In association with Greece’s 2016 cultural exchange with Russia, significant works from St Petersburg’s Hermitage Museum are on display at the Byzantine and Christian Museum in Athens for the first time, until late February 2017.
In an exhibition titled ‘The State Hermitage Museum: Gateway to History’, visitors can expect to see priceless works of art from El Greco, Caravaggio and other greats as well as personal objects from the Tsar’s collection from the 1700’s that were once owned by the Romanov’s.
Divided across two exhibition areas, the collections tell the story of the Hermitage and the classical Scythians, a nomadic group that stretched from China to the Balkans, and their relationship with the Greeks.
The exhibition which the Byzantine and Christian Museum designed, is centred on selected archaeological artefacts, works of art and paintings that come from the Hermitage’s main collections and introduces visitors to the way European art and culture influenced the Russian court from the late 17th to the early 20th century.
Exhibition highlights from the Hermitage Collection
European artists from the 16th to the 20th century
The Apostles Peter and Paul by the Cretan painter Domenikos Theotokopulos (aka El Greco). One of El Greco’s early Spanish period works.
Bacchus attributed to someone from the ‘Circle of Michelangelo Merisi da Caravaggio’ circa 1610. Caravaggio’s works significantly influenced Italian and European art after his death in the early 17th century.
Portrait of Lady Jane Goodwin by Anthony Van Dyck circa 1639. The Flemish artist was appointed painter to the court of King Charles I and captured the British aristocracy of the time.
Objects from the Romanov Dynasty
Tsar Peter the Great (1672-1725) is credited with having the sophisticated aesthetic eye to collect what would become the European masterpieces of art.

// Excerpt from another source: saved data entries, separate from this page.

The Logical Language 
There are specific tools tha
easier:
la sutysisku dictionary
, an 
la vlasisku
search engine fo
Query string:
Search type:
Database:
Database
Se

However it was Empress Catherine II the Great (1729-1796) who enriched the Romanov collections to turn them into what would become the most significant museum collection in the world.
A hand fan made of ivory, lace and satin with its original wooden box, which was presented to Tsarina Maria Feodorovna on her enthronement in 1883.
A Chalice made for the Church of the Resurrection of Christ at the Kremlin in Moscow in 1677 under the order of Tsar Feodor III. The Chalice is striking in its construction of gold, silver, gemstones, enamel and glass steel.
Over 80 rare works and pieces from the Hermitage Collection are on display now at the Byzantine Museum.